Born in Kerala, ‘the land of coconuts’, I love coconut but baath cake is not from Kerala. It is actually a Goan delicacy.
Try and enjoy!! Trust me, its yummy 🙂
Eggs – 3
Semolina/sooji/rava – 1 cup
Dessicated coconut(fresh if possible)- 2 cups
Sugar – 1 ½ cups
All purpose flour – 3 tbsp
Cornstarch – 1 tbsp
Salt – ½ tsp
Baking powder – 2 tsp
Butter (soft) – 3 tbsp
Vanilla essence – 1 tbsp
Warm water – ½ cup
I had tripled the recipe for an event. Therefore the pictures shown below are of the tripled quantity.
- Beat the eggs till they turn fluffy and add the butter to it, beat again for few minutes.
- Grind the grated coconut with warm water to make a thick coarse paste.
- In another bowl, take the semolina, all purpose flour, baking powder, cornstarch, salt, sugar and mix well.
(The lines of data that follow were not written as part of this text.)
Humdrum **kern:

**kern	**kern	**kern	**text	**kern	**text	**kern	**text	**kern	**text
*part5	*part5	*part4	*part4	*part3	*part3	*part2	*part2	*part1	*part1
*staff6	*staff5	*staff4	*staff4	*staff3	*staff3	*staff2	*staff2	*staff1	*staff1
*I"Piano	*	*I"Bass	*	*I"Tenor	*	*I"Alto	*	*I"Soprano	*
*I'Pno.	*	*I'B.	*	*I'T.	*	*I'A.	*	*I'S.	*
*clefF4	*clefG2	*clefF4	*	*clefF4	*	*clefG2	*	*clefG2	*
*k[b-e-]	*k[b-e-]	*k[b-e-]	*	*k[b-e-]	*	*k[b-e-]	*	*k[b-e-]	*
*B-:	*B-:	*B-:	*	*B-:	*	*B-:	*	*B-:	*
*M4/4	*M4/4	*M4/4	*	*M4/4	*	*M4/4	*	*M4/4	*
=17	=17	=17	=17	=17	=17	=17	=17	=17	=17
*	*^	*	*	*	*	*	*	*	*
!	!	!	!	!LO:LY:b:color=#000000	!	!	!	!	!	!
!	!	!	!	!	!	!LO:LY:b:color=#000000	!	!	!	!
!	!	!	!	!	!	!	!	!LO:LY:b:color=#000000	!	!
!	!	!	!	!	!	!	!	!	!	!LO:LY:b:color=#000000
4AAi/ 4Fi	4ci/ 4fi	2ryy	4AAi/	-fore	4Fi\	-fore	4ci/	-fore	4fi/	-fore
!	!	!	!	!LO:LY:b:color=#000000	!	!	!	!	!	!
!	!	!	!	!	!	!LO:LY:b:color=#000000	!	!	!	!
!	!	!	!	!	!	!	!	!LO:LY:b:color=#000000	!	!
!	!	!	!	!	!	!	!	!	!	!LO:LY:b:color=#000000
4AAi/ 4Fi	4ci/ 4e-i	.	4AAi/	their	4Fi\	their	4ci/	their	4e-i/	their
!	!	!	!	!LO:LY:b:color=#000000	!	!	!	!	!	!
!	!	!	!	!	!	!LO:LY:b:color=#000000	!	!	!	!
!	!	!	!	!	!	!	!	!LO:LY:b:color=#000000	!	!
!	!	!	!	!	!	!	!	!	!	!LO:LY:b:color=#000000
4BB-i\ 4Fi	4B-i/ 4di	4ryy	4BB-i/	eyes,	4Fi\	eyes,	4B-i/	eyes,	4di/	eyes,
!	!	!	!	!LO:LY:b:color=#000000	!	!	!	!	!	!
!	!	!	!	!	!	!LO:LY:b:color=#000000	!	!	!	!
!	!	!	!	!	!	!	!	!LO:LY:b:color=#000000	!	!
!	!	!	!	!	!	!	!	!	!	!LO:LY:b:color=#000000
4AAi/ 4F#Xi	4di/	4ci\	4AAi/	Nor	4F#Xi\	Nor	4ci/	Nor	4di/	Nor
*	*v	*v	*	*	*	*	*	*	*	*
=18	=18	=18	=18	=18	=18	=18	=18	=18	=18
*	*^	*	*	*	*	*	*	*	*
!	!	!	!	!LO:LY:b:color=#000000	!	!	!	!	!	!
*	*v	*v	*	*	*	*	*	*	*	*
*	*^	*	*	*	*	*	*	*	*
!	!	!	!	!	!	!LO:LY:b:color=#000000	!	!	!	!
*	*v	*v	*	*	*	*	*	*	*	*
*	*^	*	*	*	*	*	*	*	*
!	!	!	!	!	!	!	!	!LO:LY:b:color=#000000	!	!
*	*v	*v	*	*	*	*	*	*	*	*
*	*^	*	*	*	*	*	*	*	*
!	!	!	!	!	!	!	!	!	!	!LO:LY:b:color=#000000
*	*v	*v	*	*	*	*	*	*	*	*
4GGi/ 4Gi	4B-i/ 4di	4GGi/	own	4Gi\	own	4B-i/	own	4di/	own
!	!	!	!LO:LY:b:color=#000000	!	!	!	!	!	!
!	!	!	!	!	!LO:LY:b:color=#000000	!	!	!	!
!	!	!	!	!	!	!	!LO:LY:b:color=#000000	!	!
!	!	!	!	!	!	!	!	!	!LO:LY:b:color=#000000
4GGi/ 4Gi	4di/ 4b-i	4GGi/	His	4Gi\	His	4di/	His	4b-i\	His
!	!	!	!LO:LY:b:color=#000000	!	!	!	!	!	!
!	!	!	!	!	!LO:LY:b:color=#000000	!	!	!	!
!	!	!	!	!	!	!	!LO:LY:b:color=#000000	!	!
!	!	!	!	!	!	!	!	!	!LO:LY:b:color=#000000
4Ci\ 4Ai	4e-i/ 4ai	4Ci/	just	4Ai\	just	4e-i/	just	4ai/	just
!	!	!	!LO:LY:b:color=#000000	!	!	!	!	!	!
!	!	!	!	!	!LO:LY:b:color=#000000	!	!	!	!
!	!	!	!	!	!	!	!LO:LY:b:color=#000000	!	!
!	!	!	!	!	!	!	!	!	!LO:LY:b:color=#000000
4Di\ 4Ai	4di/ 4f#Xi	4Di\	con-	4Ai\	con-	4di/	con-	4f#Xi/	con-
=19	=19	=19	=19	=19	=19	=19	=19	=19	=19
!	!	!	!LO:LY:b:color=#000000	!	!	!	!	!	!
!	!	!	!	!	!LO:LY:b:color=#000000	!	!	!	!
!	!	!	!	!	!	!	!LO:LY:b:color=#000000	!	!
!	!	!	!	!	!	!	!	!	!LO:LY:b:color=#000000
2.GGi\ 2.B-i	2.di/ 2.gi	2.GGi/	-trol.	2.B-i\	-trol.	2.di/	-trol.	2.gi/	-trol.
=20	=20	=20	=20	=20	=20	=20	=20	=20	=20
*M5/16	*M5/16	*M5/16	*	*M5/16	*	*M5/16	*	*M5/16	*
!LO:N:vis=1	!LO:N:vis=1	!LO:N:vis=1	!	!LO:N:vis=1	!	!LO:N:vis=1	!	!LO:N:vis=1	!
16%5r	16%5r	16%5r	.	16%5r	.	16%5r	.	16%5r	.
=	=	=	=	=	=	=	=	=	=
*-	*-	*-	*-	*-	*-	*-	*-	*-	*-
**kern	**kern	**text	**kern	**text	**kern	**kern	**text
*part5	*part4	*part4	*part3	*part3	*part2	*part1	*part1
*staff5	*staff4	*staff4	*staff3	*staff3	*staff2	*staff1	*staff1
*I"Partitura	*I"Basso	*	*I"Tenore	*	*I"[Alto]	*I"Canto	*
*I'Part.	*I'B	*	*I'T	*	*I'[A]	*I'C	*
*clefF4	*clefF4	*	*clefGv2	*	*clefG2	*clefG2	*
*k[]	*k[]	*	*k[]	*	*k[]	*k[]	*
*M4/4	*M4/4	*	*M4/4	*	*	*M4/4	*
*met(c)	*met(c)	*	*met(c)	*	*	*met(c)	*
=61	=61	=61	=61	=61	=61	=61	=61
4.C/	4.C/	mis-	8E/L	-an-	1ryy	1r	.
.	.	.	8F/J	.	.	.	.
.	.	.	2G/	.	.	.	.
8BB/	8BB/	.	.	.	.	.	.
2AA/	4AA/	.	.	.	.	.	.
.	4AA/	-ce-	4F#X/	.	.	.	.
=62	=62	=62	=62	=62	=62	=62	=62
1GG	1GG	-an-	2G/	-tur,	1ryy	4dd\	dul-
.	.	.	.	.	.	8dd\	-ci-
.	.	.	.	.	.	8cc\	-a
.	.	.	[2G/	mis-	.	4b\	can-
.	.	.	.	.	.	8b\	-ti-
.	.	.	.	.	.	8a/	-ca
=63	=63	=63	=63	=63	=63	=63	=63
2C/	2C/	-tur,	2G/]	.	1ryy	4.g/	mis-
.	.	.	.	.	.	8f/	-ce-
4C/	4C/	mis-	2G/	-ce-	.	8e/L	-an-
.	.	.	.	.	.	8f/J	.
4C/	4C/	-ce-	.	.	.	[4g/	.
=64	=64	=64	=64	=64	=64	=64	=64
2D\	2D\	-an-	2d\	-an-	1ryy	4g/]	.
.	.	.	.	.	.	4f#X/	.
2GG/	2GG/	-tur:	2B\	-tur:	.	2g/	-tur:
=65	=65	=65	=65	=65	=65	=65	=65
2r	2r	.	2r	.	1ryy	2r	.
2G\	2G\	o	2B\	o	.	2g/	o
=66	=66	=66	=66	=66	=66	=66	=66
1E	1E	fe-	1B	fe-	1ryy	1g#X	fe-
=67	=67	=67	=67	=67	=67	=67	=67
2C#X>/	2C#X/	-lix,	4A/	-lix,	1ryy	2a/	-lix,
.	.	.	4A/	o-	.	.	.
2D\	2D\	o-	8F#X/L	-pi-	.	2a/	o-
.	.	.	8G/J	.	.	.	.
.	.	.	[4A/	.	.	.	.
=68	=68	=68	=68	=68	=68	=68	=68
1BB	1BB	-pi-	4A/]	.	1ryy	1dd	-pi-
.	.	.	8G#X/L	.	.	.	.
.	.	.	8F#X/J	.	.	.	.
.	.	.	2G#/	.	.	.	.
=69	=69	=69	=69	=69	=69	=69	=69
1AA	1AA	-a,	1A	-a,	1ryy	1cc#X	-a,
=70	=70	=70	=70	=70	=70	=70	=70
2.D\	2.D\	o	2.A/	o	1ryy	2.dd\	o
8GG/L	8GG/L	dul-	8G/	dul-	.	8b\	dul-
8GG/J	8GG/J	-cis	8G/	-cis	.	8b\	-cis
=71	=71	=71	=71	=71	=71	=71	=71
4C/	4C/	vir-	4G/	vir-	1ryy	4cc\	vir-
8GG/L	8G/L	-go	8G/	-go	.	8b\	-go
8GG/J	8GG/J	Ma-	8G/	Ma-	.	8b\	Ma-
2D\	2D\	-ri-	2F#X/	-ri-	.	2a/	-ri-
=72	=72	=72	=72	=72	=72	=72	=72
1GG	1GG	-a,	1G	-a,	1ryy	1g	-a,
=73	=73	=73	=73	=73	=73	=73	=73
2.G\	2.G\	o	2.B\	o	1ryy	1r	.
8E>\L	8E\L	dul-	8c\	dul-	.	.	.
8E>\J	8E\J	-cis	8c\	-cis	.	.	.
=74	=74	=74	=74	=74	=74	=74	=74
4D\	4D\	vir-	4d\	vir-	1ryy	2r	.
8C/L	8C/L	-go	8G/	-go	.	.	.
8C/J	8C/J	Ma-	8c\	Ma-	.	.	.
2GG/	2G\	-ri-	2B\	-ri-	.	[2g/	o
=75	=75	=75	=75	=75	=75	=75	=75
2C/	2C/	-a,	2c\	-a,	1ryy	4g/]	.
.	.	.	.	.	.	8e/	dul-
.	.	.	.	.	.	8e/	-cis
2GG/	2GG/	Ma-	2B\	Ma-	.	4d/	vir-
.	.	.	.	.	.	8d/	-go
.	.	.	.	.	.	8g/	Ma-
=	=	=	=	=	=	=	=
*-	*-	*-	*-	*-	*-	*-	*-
- Now add the ground coarse coconut paste and beaten eggs gradually to the dry ingredients. Mix everything well with a spatula.
- Cover it and keep the above mixture for 8 hours in room temperature (if the climate is chilled) or over night for best results.
- If the climate is hot, cover this cake batter and keep in fridge for 8 hours or overnight, remove an hour earlier to bring it at room temperature before baking.
- Finally add the vanilla essence and give a stir.
- Preheat the oven to 350 degrees F. Transfer the cake batter to a well greased round or square mold.
- Top it with dry fruits(optional). Bake for 30-35 minutes until a skewer inserted comes out clean.
- Cut into little squares and serve.